→ WHAT THE TASK ASKS: Return the listing below in full, with every line exactly as it is.

→ RECORDS FOR THE TASK:
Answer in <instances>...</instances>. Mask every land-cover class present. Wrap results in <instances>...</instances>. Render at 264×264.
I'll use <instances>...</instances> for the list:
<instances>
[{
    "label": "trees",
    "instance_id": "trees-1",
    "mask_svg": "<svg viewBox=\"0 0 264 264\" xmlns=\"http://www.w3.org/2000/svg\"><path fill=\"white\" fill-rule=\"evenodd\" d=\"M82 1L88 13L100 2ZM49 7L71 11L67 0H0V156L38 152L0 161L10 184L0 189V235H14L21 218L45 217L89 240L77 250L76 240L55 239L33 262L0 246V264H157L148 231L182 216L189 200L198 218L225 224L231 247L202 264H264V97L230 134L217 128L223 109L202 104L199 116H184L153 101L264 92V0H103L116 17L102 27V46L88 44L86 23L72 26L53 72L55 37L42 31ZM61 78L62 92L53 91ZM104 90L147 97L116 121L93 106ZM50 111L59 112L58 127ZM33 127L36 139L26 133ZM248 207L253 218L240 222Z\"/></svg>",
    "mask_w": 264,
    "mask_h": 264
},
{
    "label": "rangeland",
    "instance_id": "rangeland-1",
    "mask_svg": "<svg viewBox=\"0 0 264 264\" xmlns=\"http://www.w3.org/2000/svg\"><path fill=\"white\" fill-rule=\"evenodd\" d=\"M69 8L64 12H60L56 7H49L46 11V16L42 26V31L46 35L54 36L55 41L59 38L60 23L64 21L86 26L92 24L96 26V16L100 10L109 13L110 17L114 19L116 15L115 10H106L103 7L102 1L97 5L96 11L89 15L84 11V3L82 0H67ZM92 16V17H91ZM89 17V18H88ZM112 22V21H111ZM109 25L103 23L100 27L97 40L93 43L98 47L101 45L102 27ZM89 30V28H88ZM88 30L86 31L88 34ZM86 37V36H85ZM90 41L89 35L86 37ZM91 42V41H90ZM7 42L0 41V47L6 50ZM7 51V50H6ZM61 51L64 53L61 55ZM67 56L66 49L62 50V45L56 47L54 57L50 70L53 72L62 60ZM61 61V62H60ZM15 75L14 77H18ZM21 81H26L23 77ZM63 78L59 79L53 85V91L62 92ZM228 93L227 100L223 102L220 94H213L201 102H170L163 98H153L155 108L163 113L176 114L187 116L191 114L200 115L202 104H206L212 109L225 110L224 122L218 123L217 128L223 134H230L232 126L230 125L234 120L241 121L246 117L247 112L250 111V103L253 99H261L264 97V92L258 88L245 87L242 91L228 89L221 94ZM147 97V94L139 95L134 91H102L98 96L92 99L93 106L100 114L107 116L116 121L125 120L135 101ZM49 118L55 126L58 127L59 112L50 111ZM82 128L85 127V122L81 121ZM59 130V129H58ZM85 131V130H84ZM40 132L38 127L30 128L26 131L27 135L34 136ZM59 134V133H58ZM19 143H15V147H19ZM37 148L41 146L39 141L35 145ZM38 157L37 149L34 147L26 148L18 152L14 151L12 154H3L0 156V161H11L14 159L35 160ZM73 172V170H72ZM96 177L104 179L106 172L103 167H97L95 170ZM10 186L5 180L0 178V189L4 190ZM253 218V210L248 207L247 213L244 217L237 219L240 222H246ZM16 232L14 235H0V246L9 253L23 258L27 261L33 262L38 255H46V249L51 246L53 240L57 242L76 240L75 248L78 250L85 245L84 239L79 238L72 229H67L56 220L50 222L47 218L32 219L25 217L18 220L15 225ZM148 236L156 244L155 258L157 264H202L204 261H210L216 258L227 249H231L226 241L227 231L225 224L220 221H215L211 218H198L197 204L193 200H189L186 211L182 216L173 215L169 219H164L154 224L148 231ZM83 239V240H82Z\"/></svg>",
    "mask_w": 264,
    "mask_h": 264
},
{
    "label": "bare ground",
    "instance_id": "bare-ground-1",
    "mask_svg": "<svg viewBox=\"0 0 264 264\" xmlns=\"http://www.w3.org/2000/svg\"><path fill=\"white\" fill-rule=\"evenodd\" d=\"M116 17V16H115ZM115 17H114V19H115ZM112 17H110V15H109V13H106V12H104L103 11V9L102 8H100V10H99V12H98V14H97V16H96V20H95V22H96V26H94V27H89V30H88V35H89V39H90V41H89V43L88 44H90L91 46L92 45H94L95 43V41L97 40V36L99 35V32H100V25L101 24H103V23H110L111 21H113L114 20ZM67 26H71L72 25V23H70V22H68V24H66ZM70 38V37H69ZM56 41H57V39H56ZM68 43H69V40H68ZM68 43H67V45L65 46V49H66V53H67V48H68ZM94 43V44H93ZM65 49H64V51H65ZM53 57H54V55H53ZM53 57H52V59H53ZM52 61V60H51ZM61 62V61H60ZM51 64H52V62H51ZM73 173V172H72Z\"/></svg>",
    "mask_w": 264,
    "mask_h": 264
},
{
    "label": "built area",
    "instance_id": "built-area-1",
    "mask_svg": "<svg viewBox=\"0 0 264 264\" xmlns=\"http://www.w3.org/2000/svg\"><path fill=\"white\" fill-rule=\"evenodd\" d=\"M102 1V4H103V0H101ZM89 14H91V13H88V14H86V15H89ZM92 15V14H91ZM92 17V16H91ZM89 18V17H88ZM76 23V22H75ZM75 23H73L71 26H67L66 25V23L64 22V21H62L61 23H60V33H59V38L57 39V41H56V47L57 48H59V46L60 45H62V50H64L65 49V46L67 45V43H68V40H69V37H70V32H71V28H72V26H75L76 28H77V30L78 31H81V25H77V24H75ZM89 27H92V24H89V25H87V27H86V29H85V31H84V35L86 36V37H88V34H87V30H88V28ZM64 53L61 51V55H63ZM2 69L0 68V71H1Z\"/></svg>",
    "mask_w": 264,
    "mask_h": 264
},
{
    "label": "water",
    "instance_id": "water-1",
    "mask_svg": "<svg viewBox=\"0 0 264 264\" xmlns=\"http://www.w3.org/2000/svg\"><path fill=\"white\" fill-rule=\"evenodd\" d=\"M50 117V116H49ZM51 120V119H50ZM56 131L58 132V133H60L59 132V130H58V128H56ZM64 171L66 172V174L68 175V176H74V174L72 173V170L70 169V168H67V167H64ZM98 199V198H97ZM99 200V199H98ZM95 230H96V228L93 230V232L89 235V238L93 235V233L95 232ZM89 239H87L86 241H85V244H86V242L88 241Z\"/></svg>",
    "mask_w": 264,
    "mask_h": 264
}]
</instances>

→ ANSWER TO THE TASK:
Answer in <instances>...</instances>. Mask every land-cover class present. Wrap results in <instances>...</instances>. Render at 264×264.
I'll use <instances>...</instances> for the list:
<instances>
[{
    "label": "trees",
    "instance_id": "trees-1",
    "mask_svg": "<svg viewBox=\"0 0 264 264\" xmlns=\"http://www.w3.org/2000/svg\"><path fill=\"white\" fill-rule=\"evenodd\" d=\"M82 1L88 13L100 2ZM49 7L71 11L67 0H0V156L38 152L0 161L10 184L0 189V235H14L21 218L45 217L89 240L77 250L76 240L55 239L33 262L0 246V264H157L148 231L182 216L189 200L198 218L225 224L231 247L202 264H264V97L230 134L217 128L223 109L202 104L199 116H184L153 101L264 92V0H103L116 17L102 27V46L88 44L86 23L72 26L53 72L55 37L42 31ZM61 78L62 92L53 91ZM104 90L147 97L116 121L93 106ZM50 111L59 112L58 127ZM33 127L36 139L26 133ZM248 207L253 218L240 222Z\"/></svg>",
    "mask_w": 264,
    "mask_h": 264
},
{
    "label": "rangeland",
    "instance_id": "rangeland-1",
    "mask_svg": "<svg viewBox=\"0 0 264 264\" xmlns=\"http://www.w3.org/2000/svg\"><path fill=\"white\" fill-rule=\"evenodd\" d=\"M69 8L64 12H60L56 7H49L46 11V16L42 26V31L46 35L54 36L55 41L59 38L60 23L64 21L86 26L92 24L96 26V16L100 10L109 13L110 17L114 19L116 15L115 10H106L103 7L102 1L97 5L96 11L89 15L84 11V3L82 0H67ZM92 16V17H91ZM89 17V18H88ZM112 22V21H111ZM109 25L103 23L100 27L97 40L93 43L98 47L101 45L102 27ZM89 30V28H88ZM88 30L86 31L88 34ZM86 37V36H85ZM90 41L89 35L86 37ZM91 42V41H90ZM7 42L0 41V47L6 50ZM7 51V50H6ZM61 51L64 53L61 55ZM67 56L66 49L62 50V45L56 47L54 57L50 70L53 72L62 60ZM61 61V62H60ZM15 75L14 77H18ZM21 81H26L23 77ZM63 78L59 79L53 85V91L62 92ZM228 93L227 100L223 102L220 94H213L201 102H170L163 98H153L155 108L163 113L176 114L187 116L191 114L200 115L202 104H206L212 109L225 110L224 122L218 123L217 128L223 134H230L232 126L230 125L234 120L241 121L246 117L247 112L250 111V103L253 99H261L264 97V92L258 88L245 87L242 91L228 89L221 94ZM147 97V94L139 95L134 91H102L98 96L92 99L93 106L100 114L107 116L116 121L125 120L135 101ZM49 118L55 126L58 127L59 112L50 111ZM82 128L85 127V122L81 121ZM59 130V129H58ZM85 131V130H84ZM40 132L38 127L30 128L26 131L27 135L34 136ZM59 134V133H58ZM19 143H15V147H19ZM37 148L41 146L39 141L35 145ZM38 157L37 149L34 147L26 148L18 152L14 151L12 154H3L0 156V161H11L14 159L35 160ZM73 172V170H72ZM96 177L104 179L106 172L103 167H97L95 170ZM10 186L5 180L0 178V189L4 190ZM253 218V210L248 207L247 213L244 217L237 219L240 222H246ZM16 232L14 235H0V246L9 253L23 258L27 261L33 262L38 255H46V249L51 246L53 240L57 242L76 240L75 248L78 250L85 245L84 239L79 238L72 229H67L56 220L50 222L47 218L32 219L25 217L18 220L15 225ZM148 236L156 244L155 258L157 264H202L204 261H210L216 258L227 249H231L226 241L227 231L225 224L220 221H215L211 218H198L197 204L193 200H189L186 211L182 216L173 215L169 219H164L154 224L148 231ZM83 239V240H82Z\"/></svg>",
    "mask_w": 264,
    "mask_h": 264
},
{
    "label": "bare ground",
    "instance_id": "bare-ground-1",
    "mask_svg": "<svg viewBox=\"0 0 264 264\" xmlns=\"http://www.w3.org/2000/svg\"><path fill=\"white\" fill-rule=\"evenodd\" d=\"M116 17V16H115ZM115 17H114V19H115ZM112 17H110V15H109V13H106V12H104L103 11V9L102 8H100V10H99V12H98V14H97V16H96V20H95V22H96V26H94V27H89V30H88V35H89V39H90V41H89V43L88 44H90L91 46L92 45H94L95 43V41L97 40V36L99 35V32H100V25L101 24H103V23H110L111 21H113L114 20ZM67 26H71L72 25V23H70V22H68V24H66ZM70 38V37H69ZM56 41H57V39H56ZM68 43H69V40H68ZM68 43H67V45L65 46V49H66V53H67V48H68ZM94 43V44H93ZM65 49H64V51H65ZM53 57H54V55H53ZM53 57H52V59H53ZM52 61V60H51ZM61 62V61H60ZM51 64H52V62H51ZM73 173V172H72Z\"/></svg>",
    "mask_w": 264,
    "mask_h": 264
},
{
    "label": "built area",
    "instance_id": "built-area-1",
    "mask_svg": "<svg viewBox=\"0 0 264 264\" xmlns=\"http://www.w3.org/2000/svg\"><path fill=\"white\" fill-rule=\"evenodd\" d=\"M102 1V4H103V0H101ZM89 14H91V13H88V14H86V15H89ZM92 15V14H91ZM92 17V16H91ZM89 18V17H88ZM76 23V22H75ZM75 23H73L71 26H67L66 25V23L64 22V21H62L61 23H60V33H59V38L57 39V41H56V47L57 48H59V46L60 45H62V50H64L65 49V46L67 45V43H68V40H69V37H70V32H71V28H72V26H75L76 28H77V30L78 31H81V25H77V24H75ZM89 27H92V24H89V25H87V27H86V29H85V31H84V35L86 36V37H88V34H87V30H88V28ZM64 53L61 51V55H63ZM2 69L0 68V71H1Z\"/></svg>",
    "mask_w": 264,
    "mask_h": 264
},
{
    "label": "water",
    "instance_id": "water-1",
    "mask_svg": "<svg viewBox=\"0 0 264 264\" xmlns=\"http://www.w3.org/2000/svg\"><path fill=\"white\" fill-rule=\"evenodd\" d=\"M50 117V116H49ZM51 120V119H50ZM56 131L58 132V133H60L59 132V130H58V128H56ZM64 171L66 172V174L68 175V176H74V174L72 173V170L70 169V168H67V167H64ZM98 199V198H97ZM99 200V199H98ZM95 230H96V228L93 230V232L89 235V238L93 235V233L95 232ZM89 239H87L86 241H85V244H86V242L88 241Z\"/></svg>",
    "mask_w": 264,
    "mask_h": 264
}]
</instances>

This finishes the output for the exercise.